One day, as he sat glumly in the park watching the caretaker pick up rubbish with a spring loaded, pointy sticking-type stick (he'd invented that, you know, out of dressmaking pins and Bic biros, back in 1957) he overheard a conversation between two young women sitting on the next bench. The conversation led George to believe that what women the world over wanted (well, those with toilet seats) was an easy way of getting men to put the toilet seat down. George was astounded by this sudden input of knowledge and set off home in a rush, his mind overflowing with ideas of a new product that was sure to be a hit with at least 50% of the population.


He sat at his desk and he sketched and he drew, made notations and measurements and after only 9 days had the plans drawn up for a prototype remote operated toilet seat. He knew this one would be a winner. He just knew it. The principle was simple - equip an ordinary toilet seat with a small but very powerful motor that would lift the seat rapidly up and down at the clap of the hands, even from two rooms away. One clap to raise it (so the men wouldn't have too work too hard) and three claps to lower it (because women don't mind repeating themselves).

It was perfect.

Not only George thought so. The first lawyer he consulted smiled warmly as he insisted on helping George patent this great idea, all for a measly 40% holding in the new company he assured George he would have to form. George was gobsmacked - here was someone who though his idea was good!
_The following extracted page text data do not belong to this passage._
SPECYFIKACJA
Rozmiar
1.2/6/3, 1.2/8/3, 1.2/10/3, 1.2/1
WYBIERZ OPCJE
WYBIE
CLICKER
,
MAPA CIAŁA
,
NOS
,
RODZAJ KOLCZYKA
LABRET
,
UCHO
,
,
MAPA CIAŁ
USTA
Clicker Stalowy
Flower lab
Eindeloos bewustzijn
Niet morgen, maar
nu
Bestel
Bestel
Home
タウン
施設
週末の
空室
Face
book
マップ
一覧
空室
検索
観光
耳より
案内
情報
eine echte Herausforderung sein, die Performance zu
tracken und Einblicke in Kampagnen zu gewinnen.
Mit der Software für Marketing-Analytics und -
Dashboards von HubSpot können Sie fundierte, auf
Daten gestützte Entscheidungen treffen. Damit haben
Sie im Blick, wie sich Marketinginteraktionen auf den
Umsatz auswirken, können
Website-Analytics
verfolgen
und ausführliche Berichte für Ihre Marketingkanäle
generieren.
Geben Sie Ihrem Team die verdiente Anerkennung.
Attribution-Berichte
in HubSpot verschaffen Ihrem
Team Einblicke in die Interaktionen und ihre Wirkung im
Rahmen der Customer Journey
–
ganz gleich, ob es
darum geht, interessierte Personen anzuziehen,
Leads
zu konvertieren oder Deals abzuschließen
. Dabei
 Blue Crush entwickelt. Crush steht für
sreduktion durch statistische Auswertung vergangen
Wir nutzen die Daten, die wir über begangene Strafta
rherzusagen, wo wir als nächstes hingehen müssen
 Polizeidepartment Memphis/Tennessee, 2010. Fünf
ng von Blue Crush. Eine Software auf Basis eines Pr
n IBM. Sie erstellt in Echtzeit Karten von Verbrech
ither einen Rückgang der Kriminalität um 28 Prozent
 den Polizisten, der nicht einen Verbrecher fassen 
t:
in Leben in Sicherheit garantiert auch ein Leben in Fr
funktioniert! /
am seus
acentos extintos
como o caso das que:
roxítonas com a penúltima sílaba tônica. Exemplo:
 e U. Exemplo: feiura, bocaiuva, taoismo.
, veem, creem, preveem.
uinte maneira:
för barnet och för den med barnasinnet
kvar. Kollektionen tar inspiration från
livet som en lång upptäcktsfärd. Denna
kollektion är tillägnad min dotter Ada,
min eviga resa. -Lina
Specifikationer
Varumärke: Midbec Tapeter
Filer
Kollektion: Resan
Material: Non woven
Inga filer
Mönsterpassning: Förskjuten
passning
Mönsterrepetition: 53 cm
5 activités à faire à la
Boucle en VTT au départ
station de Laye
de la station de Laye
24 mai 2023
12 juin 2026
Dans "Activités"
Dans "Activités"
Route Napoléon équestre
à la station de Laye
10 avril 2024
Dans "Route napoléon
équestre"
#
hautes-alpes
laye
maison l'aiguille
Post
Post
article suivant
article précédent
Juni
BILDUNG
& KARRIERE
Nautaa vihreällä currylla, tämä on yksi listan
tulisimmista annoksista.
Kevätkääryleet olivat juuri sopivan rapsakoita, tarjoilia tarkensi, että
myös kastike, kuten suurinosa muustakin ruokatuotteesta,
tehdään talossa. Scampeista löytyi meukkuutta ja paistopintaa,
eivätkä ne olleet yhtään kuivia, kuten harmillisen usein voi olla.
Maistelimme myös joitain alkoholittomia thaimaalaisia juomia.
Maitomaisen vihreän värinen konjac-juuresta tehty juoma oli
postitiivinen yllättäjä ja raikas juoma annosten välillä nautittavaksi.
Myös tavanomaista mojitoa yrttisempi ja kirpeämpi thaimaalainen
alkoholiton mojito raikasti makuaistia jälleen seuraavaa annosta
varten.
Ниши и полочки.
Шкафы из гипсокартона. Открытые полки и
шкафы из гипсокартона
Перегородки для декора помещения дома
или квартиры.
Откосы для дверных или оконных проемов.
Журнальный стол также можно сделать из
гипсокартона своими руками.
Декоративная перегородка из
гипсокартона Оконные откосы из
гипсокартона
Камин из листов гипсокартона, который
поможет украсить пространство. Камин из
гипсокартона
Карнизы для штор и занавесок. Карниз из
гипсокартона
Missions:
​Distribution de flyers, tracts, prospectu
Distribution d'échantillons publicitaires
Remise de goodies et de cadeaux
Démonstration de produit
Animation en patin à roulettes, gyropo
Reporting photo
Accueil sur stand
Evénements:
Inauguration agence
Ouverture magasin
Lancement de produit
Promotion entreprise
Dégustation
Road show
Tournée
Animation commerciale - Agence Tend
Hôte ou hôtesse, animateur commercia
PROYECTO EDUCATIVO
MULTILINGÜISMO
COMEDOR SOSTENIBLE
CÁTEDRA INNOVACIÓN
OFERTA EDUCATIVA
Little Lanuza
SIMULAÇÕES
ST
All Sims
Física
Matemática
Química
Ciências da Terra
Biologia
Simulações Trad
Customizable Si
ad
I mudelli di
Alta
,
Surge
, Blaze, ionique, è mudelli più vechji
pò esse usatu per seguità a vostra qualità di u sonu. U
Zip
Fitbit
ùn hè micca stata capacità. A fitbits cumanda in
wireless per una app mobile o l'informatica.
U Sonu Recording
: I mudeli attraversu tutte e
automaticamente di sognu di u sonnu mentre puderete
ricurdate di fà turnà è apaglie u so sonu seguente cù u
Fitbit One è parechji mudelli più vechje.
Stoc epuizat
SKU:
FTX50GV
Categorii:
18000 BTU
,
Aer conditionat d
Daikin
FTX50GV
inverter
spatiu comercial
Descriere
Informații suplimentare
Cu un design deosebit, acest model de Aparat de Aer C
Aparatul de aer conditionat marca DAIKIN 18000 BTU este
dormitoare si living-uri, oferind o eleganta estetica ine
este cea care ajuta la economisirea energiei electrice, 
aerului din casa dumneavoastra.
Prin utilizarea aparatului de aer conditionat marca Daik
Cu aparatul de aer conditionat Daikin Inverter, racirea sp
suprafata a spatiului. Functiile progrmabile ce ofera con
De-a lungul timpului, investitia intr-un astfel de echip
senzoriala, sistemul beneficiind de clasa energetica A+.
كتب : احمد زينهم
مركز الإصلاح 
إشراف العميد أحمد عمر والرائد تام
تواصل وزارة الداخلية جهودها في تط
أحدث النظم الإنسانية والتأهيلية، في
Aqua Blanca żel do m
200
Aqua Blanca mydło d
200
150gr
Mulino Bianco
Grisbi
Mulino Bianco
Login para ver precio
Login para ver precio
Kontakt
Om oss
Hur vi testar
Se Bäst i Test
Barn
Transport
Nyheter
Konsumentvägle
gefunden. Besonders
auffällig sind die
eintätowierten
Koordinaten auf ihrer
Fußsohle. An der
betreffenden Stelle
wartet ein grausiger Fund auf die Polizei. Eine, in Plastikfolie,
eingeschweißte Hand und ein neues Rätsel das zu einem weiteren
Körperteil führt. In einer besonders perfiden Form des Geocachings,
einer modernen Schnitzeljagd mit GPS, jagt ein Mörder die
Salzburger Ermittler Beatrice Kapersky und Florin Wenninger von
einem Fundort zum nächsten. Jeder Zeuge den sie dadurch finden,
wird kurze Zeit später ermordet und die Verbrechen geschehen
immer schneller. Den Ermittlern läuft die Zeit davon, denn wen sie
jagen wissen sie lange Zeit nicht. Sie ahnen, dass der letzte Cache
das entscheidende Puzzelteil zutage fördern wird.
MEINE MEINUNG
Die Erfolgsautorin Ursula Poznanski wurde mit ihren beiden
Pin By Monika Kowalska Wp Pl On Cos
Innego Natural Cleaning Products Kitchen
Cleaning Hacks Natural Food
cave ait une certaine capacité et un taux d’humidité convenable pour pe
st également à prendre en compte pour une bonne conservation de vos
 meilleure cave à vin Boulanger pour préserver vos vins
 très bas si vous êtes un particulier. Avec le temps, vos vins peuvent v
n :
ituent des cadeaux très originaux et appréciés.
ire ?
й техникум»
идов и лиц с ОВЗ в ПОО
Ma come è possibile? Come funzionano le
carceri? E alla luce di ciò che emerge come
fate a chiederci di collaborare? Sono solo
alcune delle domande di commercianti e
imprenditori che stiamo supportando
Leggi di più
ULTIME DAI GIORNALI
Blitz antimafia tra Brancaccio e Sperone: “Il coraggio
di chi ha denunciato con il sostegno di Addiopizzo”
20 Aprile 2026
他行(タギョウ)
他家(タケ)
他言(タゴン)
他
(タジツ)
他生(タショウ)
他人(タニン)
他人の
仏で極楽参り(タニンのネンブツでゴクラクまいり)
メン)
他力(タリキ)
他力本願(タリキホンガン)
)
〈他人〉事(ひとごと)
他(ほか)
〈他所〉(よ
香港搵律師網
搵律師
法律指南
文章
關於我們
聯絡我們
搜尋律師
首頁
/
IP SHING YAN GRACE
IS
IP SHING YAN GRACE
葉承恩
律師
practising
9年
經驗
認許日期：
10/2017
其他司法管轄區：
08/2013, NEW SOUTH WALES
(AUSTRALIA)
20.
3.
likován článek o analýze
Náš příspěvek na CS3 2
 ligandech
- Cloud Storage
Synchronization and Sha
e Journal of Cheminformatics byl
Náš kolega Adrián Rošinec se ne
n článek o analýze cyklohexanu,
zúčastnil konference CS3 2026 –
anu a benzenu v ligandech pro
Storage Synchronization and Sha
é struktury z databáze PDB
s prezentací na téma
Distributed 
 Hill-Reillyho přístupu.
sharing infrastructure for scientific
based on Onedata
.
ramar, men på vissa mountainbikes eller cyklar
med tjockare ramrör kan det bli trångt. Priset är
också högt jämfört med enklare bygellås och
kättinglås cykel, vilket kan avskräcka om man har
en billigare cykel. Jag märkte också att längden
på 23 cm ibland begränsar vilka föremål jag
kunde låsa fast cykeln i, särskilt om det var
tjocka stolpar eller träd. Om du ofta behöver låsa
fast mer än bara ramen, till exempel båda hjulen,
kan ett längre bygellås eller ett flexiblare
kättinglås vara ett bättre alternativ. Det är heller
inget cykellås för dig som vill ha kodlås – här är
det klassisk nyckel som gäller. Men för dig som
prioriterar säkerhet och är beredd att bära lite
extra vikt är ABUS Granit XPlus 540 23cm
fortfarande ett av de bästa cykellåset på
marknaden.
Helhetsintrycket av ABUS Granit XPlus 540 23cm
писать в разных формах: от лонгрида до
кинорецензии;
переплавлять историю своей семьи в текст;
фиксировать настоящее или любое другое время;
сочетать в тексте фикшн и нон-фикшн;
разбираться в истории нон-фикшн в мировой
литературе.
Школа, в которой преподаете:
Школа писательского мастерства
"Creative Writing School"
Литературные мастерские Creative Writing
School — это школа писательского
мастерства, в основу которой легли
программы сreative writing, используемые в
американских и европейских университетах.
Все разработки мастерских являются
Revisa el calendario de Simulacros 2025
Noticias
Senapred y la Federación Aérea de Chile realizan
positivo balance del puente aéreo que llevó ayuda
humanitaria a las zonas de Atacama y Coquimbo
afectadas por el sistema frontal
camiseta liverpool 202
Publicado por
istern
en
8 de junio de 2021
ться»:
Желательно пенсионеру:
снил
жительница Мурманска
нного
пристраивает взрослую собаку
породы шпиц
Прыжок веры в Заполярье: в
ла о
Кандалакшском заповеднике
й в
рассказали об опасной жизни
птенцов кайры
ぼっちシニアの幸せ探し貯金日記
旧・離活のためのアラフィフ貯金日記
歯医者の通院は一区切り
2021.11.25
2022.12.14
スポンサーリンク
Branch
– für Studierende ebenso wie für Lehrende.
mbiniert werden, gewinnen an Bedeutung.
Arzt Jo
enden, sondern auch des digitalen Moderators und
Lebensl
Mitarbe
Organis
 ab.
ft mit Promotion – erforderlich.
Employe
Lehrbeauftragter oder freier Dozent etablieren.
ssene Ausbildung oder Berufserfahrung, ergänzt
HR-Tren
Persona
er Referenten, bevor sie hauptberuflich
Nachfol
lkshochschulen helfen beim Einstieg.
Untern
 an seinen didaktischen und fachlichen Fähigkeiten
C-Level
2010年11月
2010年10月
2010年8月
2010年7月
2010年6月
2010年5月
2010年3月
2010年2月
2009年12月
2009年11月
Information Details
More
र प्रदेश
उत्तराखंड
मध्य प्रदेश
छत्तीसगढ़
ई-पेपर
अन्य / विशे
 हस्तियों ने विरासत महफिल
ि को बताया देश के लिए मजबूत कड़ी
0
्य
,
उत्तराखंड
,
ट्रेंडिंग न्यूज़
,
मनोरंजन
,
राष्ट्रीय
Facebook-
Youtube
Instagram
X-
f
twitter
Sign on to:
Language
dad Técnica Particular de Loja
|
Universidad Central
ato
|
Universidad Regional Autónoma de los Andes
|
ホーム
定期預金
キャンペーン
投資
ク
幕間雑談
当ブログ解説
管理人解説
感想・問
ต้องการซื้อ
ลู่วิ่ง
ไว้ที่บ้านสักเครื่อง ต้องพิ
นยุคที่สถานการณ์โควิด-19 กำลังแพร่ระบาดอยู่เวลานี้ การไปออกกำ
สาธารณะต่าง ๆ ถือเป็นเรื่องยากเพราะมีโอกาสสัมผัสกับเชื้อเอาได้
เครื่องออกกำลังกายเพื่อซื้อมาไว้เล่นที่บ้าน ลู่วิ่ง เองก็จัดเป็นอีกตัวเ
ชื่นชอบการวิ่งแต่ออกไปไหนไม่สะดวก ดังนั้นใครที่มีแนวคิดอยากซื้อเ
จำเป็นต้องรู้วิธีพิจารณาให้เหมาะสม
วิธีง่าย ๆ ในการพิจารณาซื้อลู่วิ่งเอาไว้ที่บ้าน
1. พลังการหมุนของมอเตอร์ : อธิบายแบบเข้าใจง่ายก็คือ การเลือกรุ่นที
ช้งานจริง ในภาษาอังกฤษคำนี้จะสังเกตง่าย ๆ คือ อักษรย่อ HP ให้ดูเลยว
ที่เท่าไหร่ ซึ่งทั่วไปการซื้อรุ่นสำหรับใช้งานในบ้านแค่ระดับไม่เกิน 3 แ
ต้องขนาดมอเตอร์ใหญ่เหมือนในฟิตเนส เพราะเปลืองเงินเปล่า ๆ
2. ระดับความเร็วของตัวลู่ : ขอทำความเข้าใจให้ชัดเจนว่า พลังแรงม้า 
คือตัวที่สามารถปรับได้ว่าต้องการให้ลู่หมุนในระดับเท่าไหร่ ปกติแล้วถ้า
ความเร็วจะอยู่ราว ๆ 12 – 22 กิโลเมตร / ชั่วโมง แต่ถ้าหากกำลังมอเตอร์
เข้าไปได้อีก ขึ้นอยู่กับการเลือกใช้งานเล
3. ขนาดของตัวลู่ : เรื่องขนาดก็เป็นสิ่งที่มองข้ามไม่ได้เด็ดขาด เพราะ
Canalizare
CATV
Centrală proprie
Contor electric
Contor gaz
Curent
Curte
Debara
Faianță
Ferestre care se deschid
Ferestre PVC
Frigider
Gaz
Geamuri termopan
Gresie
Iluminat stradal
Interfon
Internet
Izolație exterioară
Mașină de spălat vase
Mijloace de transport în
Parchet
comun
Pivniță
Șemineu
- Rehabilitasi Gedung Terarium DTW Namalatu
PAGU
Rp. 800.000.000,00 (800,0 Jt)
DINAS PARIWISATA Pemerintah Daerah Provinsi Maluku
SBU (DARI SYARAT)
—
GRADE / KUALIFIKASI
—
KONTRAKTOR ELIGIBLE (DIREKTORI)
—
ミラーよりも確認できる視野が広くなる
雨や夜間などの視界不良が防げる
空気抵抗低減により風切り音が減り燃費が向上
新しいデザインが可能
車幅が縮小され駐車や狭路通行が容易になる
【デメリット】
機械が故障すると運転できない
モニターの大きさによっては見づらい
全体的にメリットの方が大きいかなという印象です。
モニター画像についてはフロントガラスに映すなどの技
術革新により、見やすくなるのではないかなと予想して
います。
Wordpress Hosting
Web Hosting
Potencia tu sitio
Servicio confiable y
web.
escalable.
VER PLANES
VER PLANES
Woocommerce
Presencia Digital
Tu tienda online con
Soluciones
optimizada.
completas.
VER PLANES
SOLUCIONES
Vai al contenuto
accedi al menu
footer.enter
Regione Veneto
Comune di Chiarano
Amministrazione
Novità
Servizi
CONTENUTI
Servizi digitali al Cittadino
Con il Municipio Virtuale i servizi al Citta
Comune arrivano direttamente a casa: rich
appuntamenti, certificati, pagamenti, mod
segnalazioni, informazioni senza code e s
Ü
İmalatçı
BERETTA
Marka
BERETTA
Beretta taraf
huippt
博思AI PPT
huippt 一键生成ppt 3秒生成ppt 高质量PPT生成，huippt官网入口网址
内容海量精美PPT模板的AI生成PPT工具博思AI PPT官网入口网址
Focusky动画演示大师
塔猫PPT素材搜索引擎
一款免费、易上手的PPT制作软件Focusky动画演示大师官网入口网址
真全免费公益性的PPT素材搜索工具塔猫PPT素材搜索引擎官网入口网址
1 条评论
And so it was. After much media hype and adulation from the scientific and engineering communities, the day of the prototype's public unveiling finally arrived and 5,000 people wathed from the packed audience as George took centre stage to demonstrate this wonderful new invention. He clapped once and the seat raised as if by magic, he clapped three times and the lid quickly and efficiently lowered itself. George repeated the performance a dozen times, then he clapped once more and sat primly upon his new throne to await the audiences reaction.

There was a stunned silence, then as one they rose and applauded, and as they did so the seat flapped up and down, up and down so fast it was almost a blur. George was pounded into a small, toilet bowl shaped lump of bleeding meat. Death came very quickly to George.

The subsequent Coroner's inquest found the cause of death to be the clap.